● **TASK BRIEF**
Print the data below verbatim, from its first line through the line containing "eine erteilte Einwilligung", including both.

● **RECORDS PROVIDED**
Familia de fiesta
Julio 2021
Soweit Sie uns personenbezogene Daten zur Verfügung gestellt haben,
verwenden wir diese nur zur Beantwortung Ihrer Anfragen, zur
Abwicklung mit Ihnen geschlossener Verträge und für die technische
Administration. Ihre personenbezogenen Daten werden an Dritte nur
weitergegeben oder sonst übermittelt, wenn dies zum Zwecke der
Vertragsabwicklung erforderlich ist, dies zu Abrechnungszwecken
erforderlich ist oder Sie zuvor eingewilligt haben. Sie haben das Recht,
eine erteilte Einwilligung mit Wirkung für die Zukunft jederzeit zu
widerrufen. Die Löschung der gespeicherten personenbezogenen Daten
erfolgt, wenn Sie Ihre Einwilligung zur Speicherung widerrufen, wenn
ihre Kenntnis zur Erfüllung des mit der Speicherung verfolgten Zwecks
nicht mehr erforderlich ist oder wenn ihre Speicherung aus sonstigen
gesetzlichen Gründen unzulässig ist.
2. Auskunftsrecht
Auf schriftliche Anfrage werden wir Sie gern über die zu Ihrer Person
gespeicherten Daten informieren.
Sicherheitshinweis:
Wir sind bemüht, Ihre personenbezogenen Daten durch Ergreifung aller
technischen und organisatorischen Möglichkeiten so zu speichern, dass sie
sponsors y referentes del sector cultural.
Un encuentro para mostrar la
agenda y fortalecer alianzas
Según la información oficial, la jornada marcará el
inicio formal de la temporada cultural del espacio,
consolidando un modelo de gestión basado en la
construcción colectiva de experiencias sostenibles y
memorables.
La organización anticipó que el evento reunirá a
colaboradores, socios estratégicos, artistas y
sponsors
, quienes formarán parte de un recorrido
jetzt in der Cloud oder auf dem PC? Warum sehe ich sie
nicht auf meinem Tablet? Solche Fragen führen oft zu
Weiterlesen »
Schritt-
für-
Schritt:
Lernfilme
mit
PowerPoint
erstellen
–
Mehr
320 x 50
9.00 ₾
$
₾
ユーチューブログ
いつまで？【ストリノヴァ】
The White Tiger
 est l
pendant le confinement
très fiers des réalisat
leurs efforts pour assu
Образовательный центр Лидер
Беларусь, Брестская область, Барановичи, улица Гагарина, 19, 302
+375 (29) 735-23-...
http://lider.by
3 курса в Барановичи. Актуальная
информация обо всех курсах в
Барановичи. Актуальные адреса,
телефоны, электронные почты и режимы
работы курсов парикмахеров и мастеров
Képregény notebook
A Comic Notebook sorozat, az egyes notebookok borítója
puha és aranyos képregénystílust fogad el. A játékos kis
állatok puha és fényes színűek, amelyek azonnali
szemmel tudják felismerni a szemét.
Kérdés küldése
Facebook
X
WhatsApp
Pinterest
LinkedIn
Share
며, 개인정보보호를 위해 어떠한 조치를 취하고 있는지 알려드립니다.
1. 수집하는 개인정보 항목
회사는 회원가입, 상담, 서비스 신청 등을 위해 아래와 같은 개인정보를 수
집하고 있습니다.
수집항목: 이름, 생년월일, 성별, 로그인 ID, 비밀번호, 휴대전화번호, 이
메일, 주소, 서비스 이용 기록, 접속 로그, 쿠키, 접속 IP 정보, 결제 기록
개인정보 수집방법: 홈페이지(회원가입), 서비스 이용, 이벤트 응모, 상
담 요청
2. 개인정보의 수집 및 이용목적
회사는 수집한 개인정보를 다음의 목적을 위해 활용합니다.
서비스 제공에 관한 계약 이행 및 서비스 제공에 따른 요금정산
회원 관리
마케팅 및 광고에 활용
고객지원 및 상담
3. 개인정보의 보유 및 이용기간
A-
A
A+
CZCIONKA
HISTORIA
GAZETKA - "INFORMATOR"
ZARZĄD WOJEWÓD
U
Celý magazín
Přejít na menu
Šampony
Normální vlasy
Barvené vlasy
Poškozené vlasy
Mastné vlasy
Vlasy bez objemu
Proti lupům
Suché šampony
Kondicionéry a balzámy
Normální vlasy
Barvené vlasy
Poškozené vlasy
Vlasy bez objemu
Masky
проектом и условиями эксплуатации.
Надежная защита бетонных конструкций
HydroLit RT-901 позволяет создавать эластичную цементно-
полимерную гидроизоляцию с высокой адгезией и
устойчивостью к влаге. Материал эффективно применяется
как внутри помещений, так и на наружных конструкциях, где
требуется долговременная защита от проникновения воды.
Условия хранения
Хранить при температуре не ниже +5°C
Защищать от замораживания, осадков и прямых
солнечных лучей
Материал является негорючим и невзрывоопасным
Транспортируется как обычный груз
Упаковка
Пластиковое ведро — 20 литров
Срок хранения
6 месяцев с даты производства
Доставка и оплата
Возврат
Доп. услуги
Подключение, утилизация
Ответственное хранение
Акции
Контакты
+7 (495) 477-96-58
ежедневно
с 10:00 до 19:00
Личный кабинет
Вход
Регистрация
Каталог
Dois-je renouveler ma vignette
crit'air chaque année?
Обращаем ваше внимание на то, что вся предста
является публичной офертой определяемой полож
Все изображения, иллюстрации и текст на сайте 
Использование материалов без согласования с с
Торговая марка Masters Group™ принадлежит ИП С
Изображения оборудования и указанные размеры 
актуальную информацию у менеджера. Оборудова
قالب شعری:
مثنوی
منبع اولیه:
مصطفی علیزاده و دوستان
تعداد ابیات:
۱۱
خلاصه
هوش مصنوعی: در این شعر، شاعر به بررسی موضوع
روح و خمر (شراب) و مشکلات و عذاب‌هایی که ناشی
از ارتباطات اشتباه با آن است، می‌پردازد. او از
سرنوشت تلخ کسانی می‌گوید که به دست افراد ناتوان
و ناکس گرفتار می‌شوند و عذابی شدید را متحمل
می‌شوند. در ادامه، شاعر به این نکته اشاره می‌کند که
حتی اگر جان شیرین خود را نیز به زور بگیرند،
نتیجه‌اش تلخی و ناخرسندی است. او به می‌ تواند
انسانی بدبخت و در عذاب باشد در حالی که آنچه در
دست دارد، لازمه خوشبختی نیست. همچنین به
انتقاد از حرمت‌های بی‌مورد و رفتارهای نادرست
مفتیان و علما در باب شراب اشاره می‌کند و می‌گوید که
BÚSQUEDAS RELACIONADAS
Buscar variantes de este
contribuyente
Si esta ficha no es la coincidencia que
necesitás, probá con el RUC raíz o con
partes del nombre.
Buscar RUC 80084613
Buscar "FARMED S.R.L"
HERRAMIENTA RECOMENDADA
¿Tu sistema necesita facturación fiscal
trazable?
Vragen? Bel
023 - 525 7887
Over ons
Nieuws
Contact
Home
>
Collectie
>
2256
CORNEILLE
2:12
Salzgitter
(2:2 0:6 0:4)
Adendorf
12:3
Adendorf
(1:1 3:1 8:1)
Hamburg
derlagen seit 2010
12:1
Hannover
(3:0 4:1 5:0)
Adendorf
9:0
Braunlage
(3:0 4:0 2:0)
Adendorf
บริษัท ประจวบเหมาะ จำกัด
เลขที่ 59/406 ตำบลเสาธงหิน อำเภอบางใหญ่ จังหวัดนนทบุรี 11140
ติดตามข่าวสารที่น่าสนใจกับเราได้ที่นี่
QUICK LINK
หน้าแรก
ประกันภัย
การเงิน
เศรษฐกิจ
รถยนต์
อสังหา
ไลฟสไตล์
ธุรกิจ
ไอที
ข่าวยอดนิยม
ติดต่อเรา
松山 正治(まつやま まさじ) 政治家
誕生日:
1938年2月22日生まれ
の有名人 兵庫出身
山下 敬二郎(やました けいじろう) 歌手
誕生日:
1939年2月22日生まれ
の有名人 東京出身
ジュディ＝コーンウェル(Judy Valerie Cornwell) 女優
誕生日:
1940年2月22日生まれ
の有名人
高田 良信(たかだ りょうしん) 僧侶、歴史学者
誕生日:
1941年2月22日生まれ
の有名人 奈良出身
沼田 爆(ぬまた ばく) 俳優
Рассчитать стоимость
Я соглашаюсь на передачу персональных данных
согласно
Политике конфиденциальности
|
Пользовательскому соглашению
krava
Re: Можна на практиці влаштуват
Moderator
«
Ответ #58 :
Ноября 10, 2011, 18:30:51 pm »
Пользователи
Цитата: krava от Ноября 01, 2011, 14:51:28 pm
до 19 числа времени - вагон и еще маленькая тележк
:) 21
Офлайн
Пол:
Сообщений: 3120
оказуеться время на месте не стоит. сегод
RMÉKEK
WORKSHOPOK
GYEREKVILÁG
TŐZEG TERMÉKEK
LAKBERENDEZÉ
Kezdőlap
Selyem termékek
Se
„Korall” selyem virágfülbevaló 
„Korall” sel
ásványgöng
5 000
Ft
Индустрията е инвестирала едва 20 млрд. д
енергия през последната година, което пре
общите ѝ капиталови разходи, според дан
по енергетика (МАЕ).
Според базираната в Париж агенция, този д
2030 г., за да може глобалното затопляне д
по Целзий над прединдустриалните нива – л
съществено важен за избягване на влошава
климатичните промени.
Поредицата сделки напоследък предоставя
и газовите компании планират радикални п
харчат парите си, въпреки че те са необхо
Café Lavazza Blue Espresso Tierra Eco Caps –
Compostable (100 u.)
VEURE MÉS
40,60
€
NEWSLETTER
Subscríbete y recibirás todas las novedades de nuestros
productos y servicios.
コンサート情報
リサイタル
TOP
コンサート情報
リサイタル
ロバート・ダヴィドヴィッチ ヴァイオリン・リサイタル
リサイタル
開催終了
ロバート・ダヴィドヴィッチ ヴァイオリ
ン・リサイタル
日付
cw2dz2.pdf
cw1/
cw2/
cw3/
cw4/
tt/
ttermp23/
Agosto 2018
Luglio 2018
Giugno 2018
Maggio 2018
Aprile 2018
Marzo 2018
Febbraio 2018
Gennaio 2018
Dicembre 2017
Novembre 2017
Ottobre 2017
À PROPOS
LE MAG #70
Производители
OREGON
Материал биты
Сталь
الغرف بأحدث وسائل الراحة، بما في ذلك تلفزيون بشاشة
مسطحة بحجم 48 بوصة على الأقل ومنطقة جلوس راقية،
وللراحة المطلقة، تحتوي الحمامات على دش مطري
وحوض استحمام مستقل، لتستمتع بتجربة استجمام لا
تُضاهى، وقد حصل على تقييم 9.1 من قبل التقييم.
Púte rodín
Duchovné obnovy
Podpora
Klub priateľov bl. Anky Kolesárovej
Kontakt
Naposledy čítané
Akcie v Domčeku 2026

● **SOLUTION FOR THIS EXERCISE**
Familia de fiesta
Julio 2021
Soweit Sie uns personenbezogene Daten zur Verfügung gestellt haben,
verwenden wir diese nur zur Beantwortung Ihrer Anfragen, zur
Abwicklung mit Ihnen geschlossener Verträge und für die technische
Administration. Ihre personenbezogenen Daten werden an Dritte nur
weitergegeben oder sonst übermittelt, wenn dies zum Zwecke der
Vertragsabwicklung erforderlich ist, dies zu Abrechnungszwecken
erforderlich ist oder Sie zuvor eingewilligt haben. Sie haben das Recht,
eine erteilte Einwilligung mit Wirkung für die Zukunft jederzeit zu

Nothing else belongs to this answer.